---------- DATA UNDER STUDY
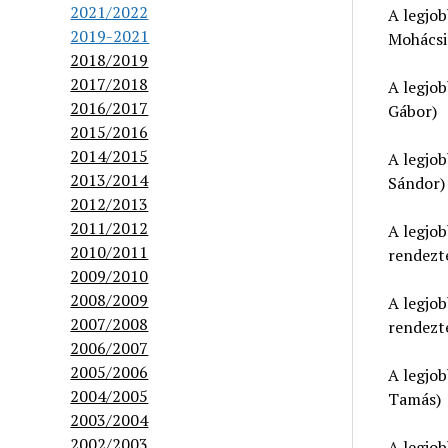
2021/2022
A legjo
2019-2021
Mohácsi
2018/2019
2017/2018
A legjo
2016/2017
Gábor)
2015/2016
2014/2015
A legjo
2013/2014
Sándor)
2012/2013
2011/2012
A legjo
2010/2011
rendezt
2009/2010
2008/2009
A legjob
2007/2008
rendezte
2006/2007
2005/2006
A legjo
2004/2005
Tamás)
2003/2004
2002/2003
A legjo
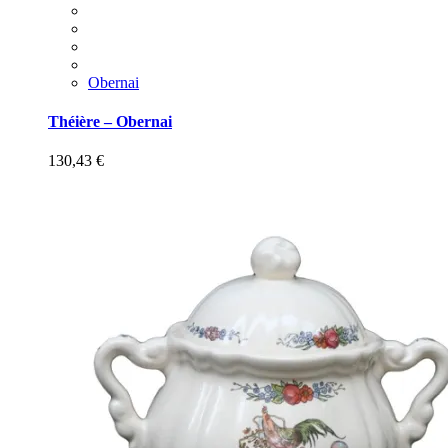
Obernai
Théière – Obernai
130,43
€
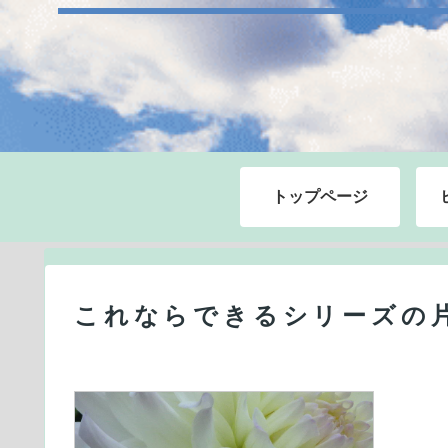
トップページ
これならできるシリーズの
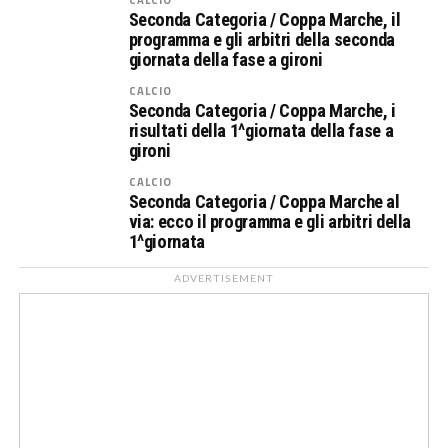
Seconda Categoria / Coppa Marche, il
programma e gli arbitri della seconda
giornata della fase a gironi
CALCIO
Seconda Categoria / Coppa Marche, i
risultati della 1^giornata della fase a
gironi
CALCIO
Seconda Categoria / Coppa Marche al
via: ecco il programma e gli arbitri della
1^giornata
ADVERTISEMENT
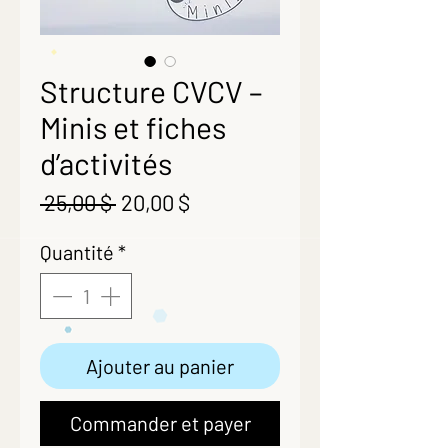
Structure CVCV –
Minis et fiches
d’activités
Prix
Prix
 25,00 $ 
20,00 $
original
promotionnel
Quantité
*
Ajouter au panier
Commander et payer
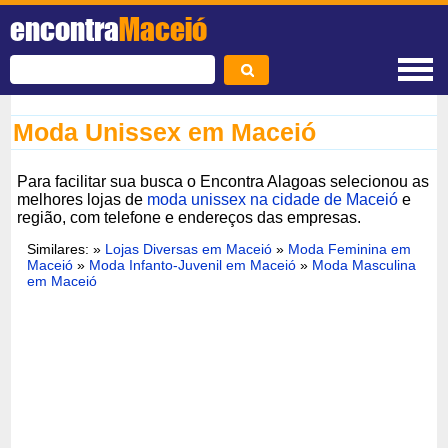
encontra
Maceió
Moda Unissex em Maceió
Para facilitar sua busca o Encontra Alagoas selecionou as
melhores lojas de
moda unissex na cidade de Maceió
e
região, com telefone e endereços das empresas.
Similares: »
Lojas Diversas em Maceió
»
Moda Feminina em
Maceió
»
Moda Infanto-Juvenil em Maceió
»
Moda Masculina
em Maceió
--------------------
WORK TO BE COMPLETED
What is wanted is an exact copy of the lines from the line with "これならできるシリーズの" through the end of the records, both ends included, pictures excluded.

SOLVED PROBLEM
これならできるシリーズの
Seconda Categoria / Coppa Marche, il
programma e gli arbitri della seconda
giornata della fase a gironi
CALCIO
Seconda Categoria / Coppa Marche, i
risultati della 1^giornata della fase a
gironi
CALCIO
Seconda Categoria / Coppa Marche al
via: ecco il programma e gli arbitri della
1^giornata
ADVERTISEMENT
Structure CVCV –
Minis et fiches
d’activités
Prix
Prix
 25,00 $ 
20,00 $
original
promotionnel
Quantité
*
Ajouter au panier
Commander et payer
encontra
Maceió
Moda Unissex em Maceió
Para facilitar sua busca o Encontra Alagoas selecionou as
melhores lojas de
moda unissex na cidade de Maceió
e
região, com telefone e endereços das empresas.
Similares: »
Lojas Diversas em Maceió
»
Moda Feminina em
Maceió
»
Moda Infanto-Juvenil em Maceió
»
Moda Masculina
em Maceió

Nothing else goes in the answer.